Targamadze joined his party in November 2007 in criticizing former defense minister Irakli Okruashvili, who accused Saakashvili of corruption after leaving office. Targamadze described the remarks as a "ploy" by opposition candidate Badri Patarkatsishvili. Later that month, he announced that the government was suspending the broadcasts of pro-opposition television stations Imedi and Kavkasia as part of a state of emergency declared by the president.

== Anatomy Of A Protest 2 ==
On 5 October 2012, Russian pro-government news channel NTV aired a documentary titled Anatomy Of A Protest 2, which accused Russian opposition leader Sergei Udaltsov, Udaltsov's assistant Konstantin Lebedev, and Leonid Razvozzhayev, a parliamentary aide to Russian opposition MP Ilya V. Ponomaryov, of meeting with Targamadze for the purpose of overthrowing Putin.

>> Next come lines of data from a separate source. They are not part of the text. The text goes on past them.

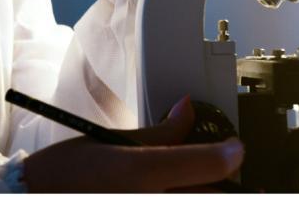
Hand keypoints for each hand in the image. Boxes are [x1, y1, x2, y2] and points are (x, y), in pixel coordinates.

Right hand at [22, 96, 243, 191]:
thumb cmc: (64, 176)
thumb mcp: (111, 141)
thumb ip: (159, 132)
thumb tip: (187, 111)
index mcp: (141, 172)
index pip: (210, 164)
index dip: (229, 153)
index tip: (234, 148)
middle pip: (212, 191)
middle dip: (217, 178)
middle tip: (213, 166)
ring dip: (200, 190)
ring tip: (183, 182)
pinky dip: (182, 195)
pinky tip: (169, 189)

The documentary purported to show a low-quality secret recording of a meeting between Targamadze and Russian activists, which NTV stated had been given to its staff "on the street by a stranger of Georgian nationality". The Investigative Committee of Russia (SK) stated it had found the footage to be genuine, while bloggers debated its validity, stating that at least one fragment of footage was used twice with different voice-overs. Targamadze stated he had not met Udaltsov, and dismissed the video as "propaganda" without further comment. Razvozzhayev attempted to apply for asylum in Kyiv, Ukraine through the United Nations High Commissioner for Refugees, but was allegedly kidnapped and returned to Moscow. Udaltsov, Razvozzhayev, and Lebedev were subsequently charged with plotting riots, carrying a potential ten-year prison sentence.